Hi want to help my daughter buy a home . I like simple but I also want to protect the asset as much as possible from her live in boyfriend. I want to avoid capital gains tax where possible . I was especially interested in page 78 of " Winning Property Tax Strategies " regarding setting up a contract with parent & child to ensure the main residence exemption completely covers the property . Some internet articles suggest a loan facility but I like the idea of a joint tenancy arrangement that maintains the value of my contribution to her property. Also I like the simplicity of the property passing to her on my death with no wills involved. I have 2 other daughters so am likely to do something similar for them . Instead should I be thinking about some trust structure instead with this longer term goal in mind ( although I recoil from the suggestion of anything vaguely complicated). Thank you for your help , regards David

Answer

I can’t see a way that a trust would improve the situation unless you are also worried about a spouse or creditor of yourself attacking your share of the property.
It seems to me you are saying that lending the money to your daughter would achieve your goal except that this would fix your interest in the house to the amount of the loan so you would not benefit from the capital growth.
The strategy I discuss in my book is simply to sell the property to your daughter with settlement taking place at a later date, usually when the bank allows. The trick is that the CGT event takes place when the agreement to sell is entered into, which you do at the same time as purchasing the house from a third party. Because of the non arms length nature the sale will be deemed (for CGT purposes) to take place at market value at the time of the CGT event. The market value will be the price you and your daughter paid for the property because the contract to buy the whole property and the contract to sell your half to your daughter are all entered into on the same date. This means no capital gain is made at that date. The fact that settlement is many years later is irrelevant and CGT event B1 allows your daughter to cover the whole property with her main residence exemption during that time. This strategy will allow you to have your name on the title for a defined period time, but won’t give you a right to the capital growth of the property. After all that is the plan so that you are not exposed to CGT.

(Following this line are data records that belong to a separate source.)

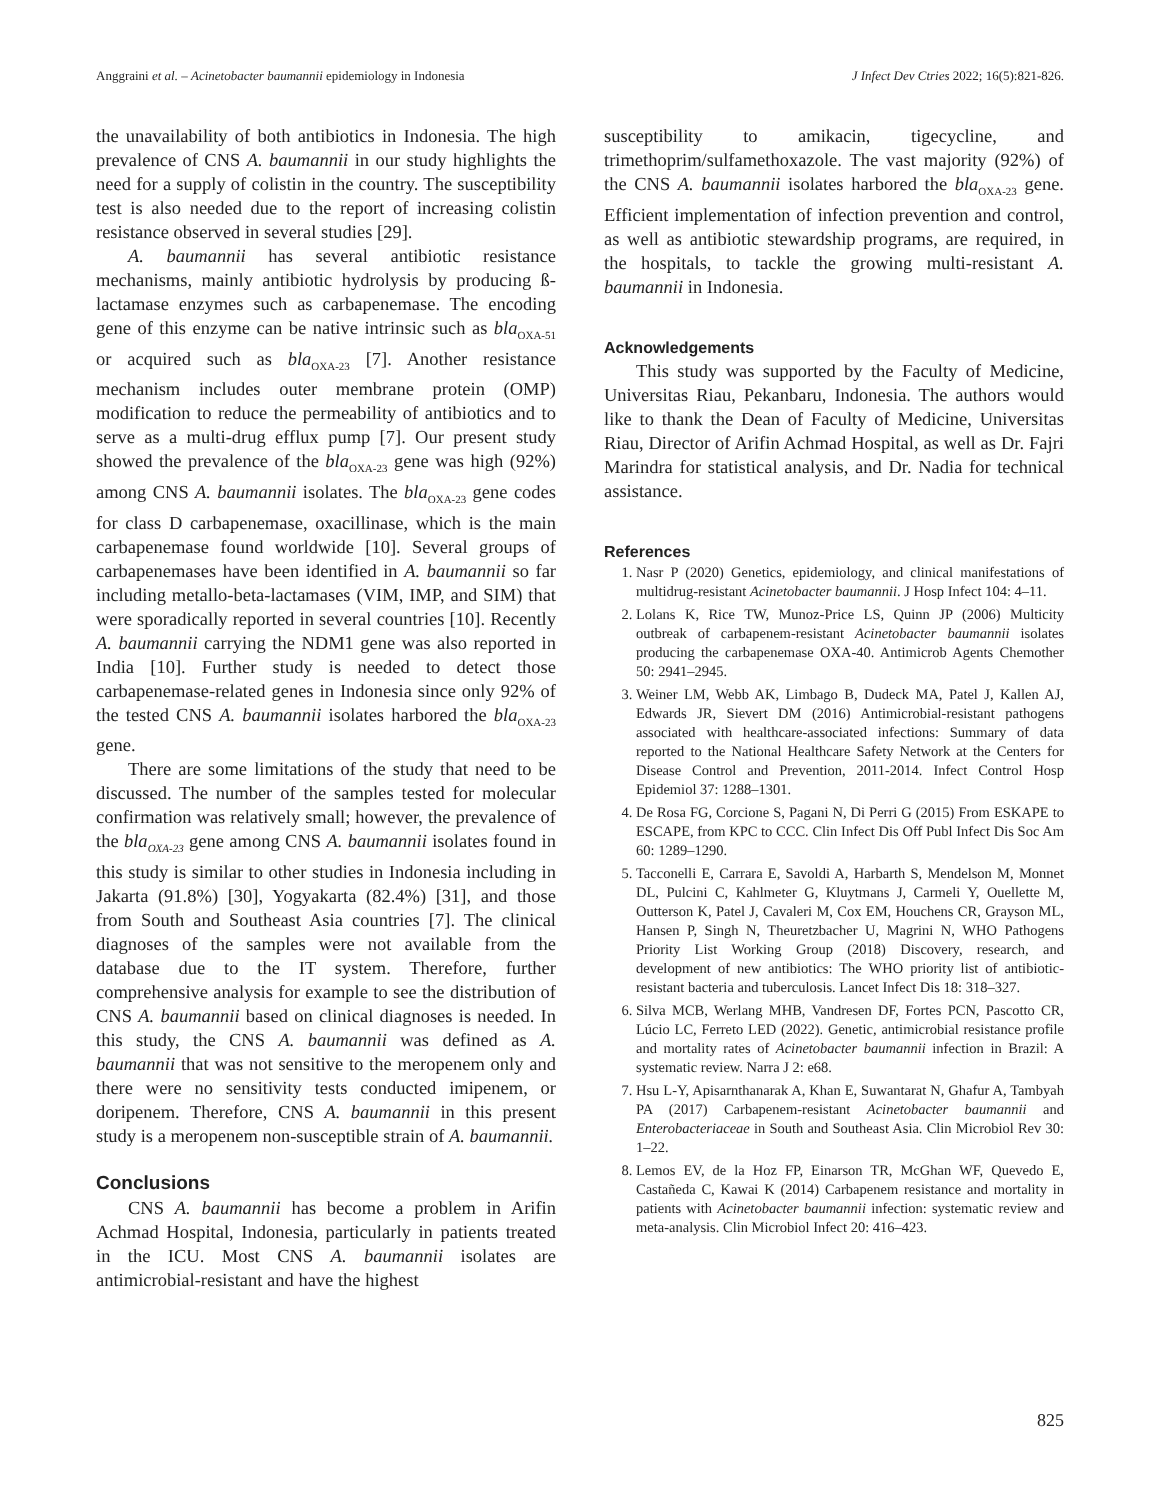Anggraini et al. – Acinetobacter baumannii epidemiology in Indonesia J Infect Dev Ctries 2022; 16(5):821-826.
the unavailability of both antibiotics in Indonesia. The high prevalence of CNS A. baumannii in our study highlights the need for a supply of colistin in the country. The susceptibility test is also needed due to the report of increasing colistin resistance observed in several studies [29].
A. baumannii has several antibiotic resistance mechanisms, mainly antibiotic hydrolysis by producing ß-lactamase enzymes such as carbapenemase. The encoding gene of this enzyme can be native intrinsic such as bla<sub>OXA-51</sub> or acquired such as bla<sub>OXA-23</sub> [7]. Another resistance mechanism includes outer membrane protein (OMP) modification to reduce the permeability of antibiotics and to serve as a multi-drug efflux pump [7]. Our present study showed the prevalence of the bla<sub>OXA-23</sub> gene was high (92%) among CNS A. baumannii isolates. The bla<sub>OXA-23</sub> gene codes for class D carbapenemase, oxacillinase, which is the main carbapenemase found worldwide [10]. Several groups of carbapenemases have been identified in A. baumannii so far including metallo-beta-lactamases (VIM, IMP, and SIM) that were sporadically reported in several countries [10]. Recently A. baumannii carrying the NDM1 gene was also reported in India [10]. Further study is needed to detect those carbapenemase-related genes in Indonesia since only 92% of the tested CNS A. baumannii isolates harbored the bla<sub>OXA-23</sub> gene.
There are some limitations of the study that need to be discussed. The number of the samples tested for molecular confirmation was relatively small; however, the prevalence of the bla<sub>OXA-23</sub> gene among CNS A. baumannii isolates found in this study is similar to other studies in Indonesia including in Jakarta (91.8%) [30], Yogyakarta (82.4%) [31], and those from South and Southeast Asia countries [7]. The clinical diagnoses of the samples were not available from the database due to the IT system. Therefore, further comprehensive analysis for example to see the distribution of CNS A. baumannii based on clinical diagnoses is needed. In this study, the CNS A. baumannii was defined as A. baumannii that was not sensitive to the meropenem only and there were no sensitivity tests conducted imipenem, or doripenem. Therefore, CNS A. baumannii in this present study is a meropenem non-susceptible strain of A. baumannii.
Conclusions
CNS A. baumannii has become a problem in Arifin Achmad Hospital, Indonesia, particularly in patients treated in the ICU. Most CNS A. baumannii isolates are antimicrobial-resistant and have the highest
susceptibility to amikacin, tigecycline, and trimethoprim/sulfamethoxazole. The vast majority (92%) of the CNS A. baumannii isolates harbored the bla<sub>OXA-23</sub> gene. Efficient implementation of infection prevention and control, as well as antibiotic stewardship programs, are required, in the hospitals, to tackle the growing multi-resistant A. baumannii in Indonesia.
Acknowledgements
This study was supported by the Faculty of Medicine, Universitas Riau, Pekanbaru, Indonesia. The authors would like to thank the Dean of Faculty of Medicine, Universitas Riau, Director of Arifin Achmad Hospital, as well as Dr. Fajri Marindra for statistical analysis, and Dr. Nadia for technical assistance.
References
1. Nasr P (2020) Genetics, epidemiology, and clinical manifestations of multidrug-resistant Acinetobacter baumannii. J Hosp Infect 104: 4–11.
2. Lolans K, Rice TW, Munoz-Price LS, Quinn JP (2006) Multicity outbreak of carbapenem-resistant Acinetobacter baumannii isolates producing the carbapenemase OXA-40. Antimicrob Agents Chemother 50: 2941–2945.
3. Weiner LM, Webb AK, Limbago B, Dudeck MA, Patel J, Kallen AJ, Edwards JR, Sievert DM (2016) Antimicrobial-resistant pathogens associated with healthcare-associated infections: Summary of data reported to the National Healthcare Safety Network at the Centers for Disease Control and Prevention, 2011-2014. Infect Control Hosp Epidemiol 37: 1288–1301.
4. De Rosa FG, Corcione S, Pagani N, Di Perri G (2015) From ESKAPE to ESCAPE, from KPC to CCC. Clin Infect Dis Off Publ Infect Dis Soc Am 60: 1289–1290.
5. Tacconelli E, Carrara E, Savoldi A, Harbarth S, Mendelson M, Monnet DL, Pulcini C, Kahlmeter G, Kluytmans J, Carmeli Y, Ouellette M, Outterson K, Patel J, Cavaleri M, Cox EM, Houchens CR, Grayson ML, Hansen P, Singh N, Theuretzbacher U, Magrini N, WHO Pathogens Priority List Working Group (2018) Discovery, research, and development of new antibiotics: The WHO priority list of antibiotic-resistant bacteria and tuberculosis. Lancet Infect Dis 18: 318–327.
6. Silva MCB, Werlang MHB, Vandresen DF, Fortes PCN, Pascotto CR, Lúcio LC, Ferreto LED (2022). Genetic, antimicrobial resistance profile and mortality rates of Acinetobacter baumannii infection in Brazil: A systematic review. Narra J 2: e68.
7. Hsu L-Y, Apisarnthanarak A, Khan E, Suwantarat N, Ghafur A, Tambyah PA (2017) Carbapenem-resistant Acinetobacter baumannii and Enterobacteriaceae in South and Southeast Asia. Clin Microbiol Rev 30: 1–22.
8. Lemos EV, de la Hoz FP, Einarson TR, McGhan WF, Quevedo E, Castañeda C, Kawai K (2014) Carbapenem resistance and mortality in patients with Acinetobacter baumannii infection: systematic review and meta-analysis. Clin Microbiol Infect 20: 416–423.
825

In short if you want a legal right to the capital growth you are going to be up for CGT on that growth. Possibly the loan arrangement will give you closer to the result you want by taking a mortgage over the property for more than the amount you give your daughter so that in the event of a breakup there is less equity but you would need to check with a solicitor to see if this sort of artificial arrangement would be effective in the family law court.
Neither of these strategies will help you simply pass the property to your daughter upon your death. With the loan arrangement you would have to forgive the debt in your will. With the agreement to sell many years before settlement your estate would still have a right to the proceeds of that contract.
Another consideration might be a pre nuptial agreement between your daughter and her boyfriend. In fact your wish to, quite rightly, protect your interest from him may give her a good excuse to protect her own interests without offending him.